Enfin, Philippe Voisin entend redynamiser la communauté coopérative de Crelan. Les coopérateurs bénéficient d’avantages financiers, comme des conditions plus intéressantes dans les dossiers de crédit et un dividende attrayant. Les avantages non financiers sont également élargis. ” Nous sommes en pourparlers avec un fournisseur de carburant et un fournisseur d’électricité qui sont prêts à offrir des tarifs préférentiels aux coopérateurs. Mais nous pouvons aussi fonctionner comme plate-forme pour des achats collectifs ou pour le test de produits. Les possibilités sont légion. “

“En cas de crise, tout le blabla sur la numérisation paraît bien futile.”

L’arrivée massive de nouvelles directives et règlements (PSD2, GDPR, MiFID2, etc.), et la numérisation aidant, les institutions financières sont confrontées à des coûts de plus en plus importants. À l’heure où les revenus d’intérêts baissent, ce phénomène risque de coûter particulièrement cher aux établissements bancaires de petite et moyenne importance. Pas mal d’analystes s’attendent à une consolidation dans le secteur bancaire. ” Ce n’est pas à exclure, reconnaît Philippe Voisin.
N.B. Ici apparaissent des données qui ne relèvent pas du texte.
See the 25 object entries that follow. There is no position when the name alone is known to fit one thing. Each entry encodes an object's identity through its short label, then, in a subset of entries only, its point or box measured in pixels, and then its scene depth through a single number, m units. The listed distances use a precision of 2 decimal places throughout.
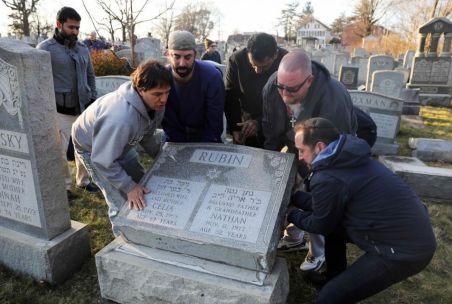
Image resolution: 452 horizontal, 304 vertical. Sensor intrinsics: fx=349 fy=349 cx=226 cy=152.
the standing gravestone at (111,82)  6.77
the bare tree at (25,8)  23.54
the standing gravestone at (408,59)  17.42
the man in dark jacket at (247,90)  2.89
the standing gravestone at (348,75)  10.78
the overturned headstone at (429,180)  4.34
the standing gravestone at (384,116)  6.25
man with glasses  2.33
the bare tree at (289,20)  76.11
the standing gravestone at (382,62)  12.98
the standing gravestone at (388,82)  7.84
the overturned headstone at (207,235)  2.15
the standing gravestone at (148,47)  17.64
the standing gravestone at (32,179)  2.48
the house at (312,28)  77.38
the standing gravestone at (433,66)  12.32
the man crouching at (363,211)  1.91
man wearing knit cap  2.62
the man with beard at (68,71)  3.80
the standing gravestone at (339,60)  18.47
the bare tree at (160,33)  29.88
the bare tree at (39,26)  34.72
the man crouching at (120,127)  2.31
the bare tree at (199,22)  36.71
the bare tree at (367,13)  37.81
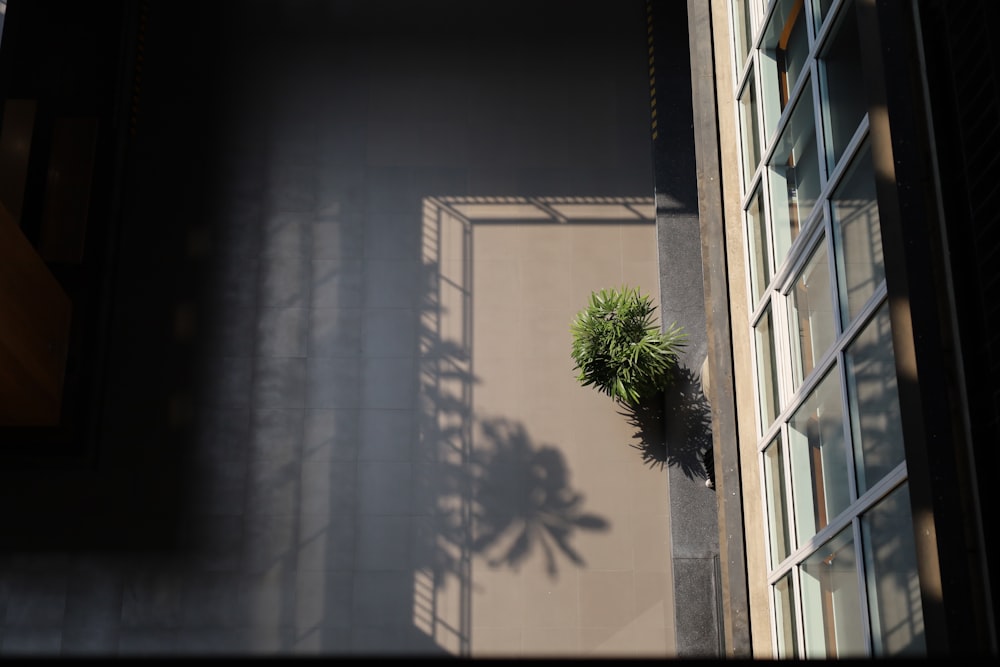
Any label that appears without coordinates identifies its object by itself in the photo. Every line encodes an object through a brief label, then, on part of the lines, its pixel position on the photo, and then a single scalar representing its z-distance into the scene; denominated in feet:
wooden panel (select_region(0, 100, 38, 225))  37.55
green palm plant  34.17
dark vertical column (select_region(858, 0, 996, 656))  12.52
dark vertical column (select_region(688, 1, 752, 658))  25.18
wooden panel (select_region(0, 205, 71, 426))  31.58
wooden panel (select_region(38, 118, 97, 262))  38.24
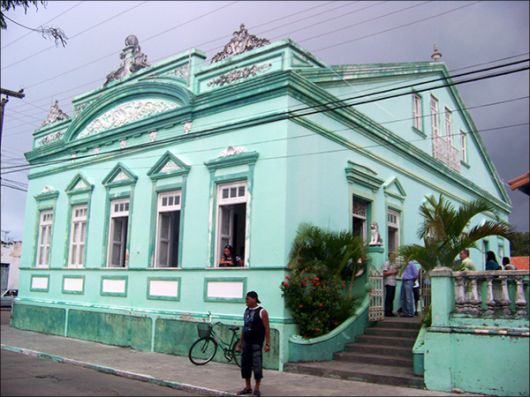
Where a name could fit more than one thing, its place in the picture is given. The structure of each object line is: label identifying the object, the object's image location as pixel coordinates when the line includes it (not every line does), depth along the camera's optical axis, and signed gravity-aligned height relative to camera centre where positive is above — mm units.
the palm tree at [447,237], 10234 +1172
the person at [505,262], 14055 +1030
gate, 12328 +55
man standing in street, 8719 -705
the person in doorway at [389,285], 12931 +340
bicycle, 11547 -1068
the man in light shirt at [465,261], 10867 +797
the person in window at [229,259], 12465 +806
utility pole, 8975 +3105
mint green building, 12039 +2894
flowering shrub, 11055 +376
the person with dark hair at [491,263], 12359 +871
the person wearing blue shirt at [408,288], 12867 +268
En tout cas, Crelan a les moyens de répondre aux évolutions technologiques et régulatoires. Et puis, l’actif le plus important d’une banque reste encore et toujours la confiance du client. On aura encore l’occasion de le constater lors de la crise financière qui ne manquera pas d’arriver. Si un client se tracasse pour son argent, il n’a qu’une question essentielle à se poser : ma banque est-elle prudente ? Ne prend-elle pas trop de risques ? Quelle est la valeur de ses actifs ? Dans de tels moments, tout le blabla sur la numérisation paraît bien futile. “

En chiffres

800.000 clients,

dont 280.000 coopérateurs ou copropriétaires.

55 millions d’euros

Fin 2016, son bénéfice net s’élevait à 55 millions d’euros, soit une rentabilité sur fonds propres de 6,2 %.

620 agences

font partie du réseau Crelan, qui emploie 3.000 collaborateurs. Les services centraux emploient 690 personnes.

1,2 milliard d’euros

Fin 2016, la banque disposait de 1,2 milliard d’euros de fonds propres, pour un bilan total de 20 milliards d’euros.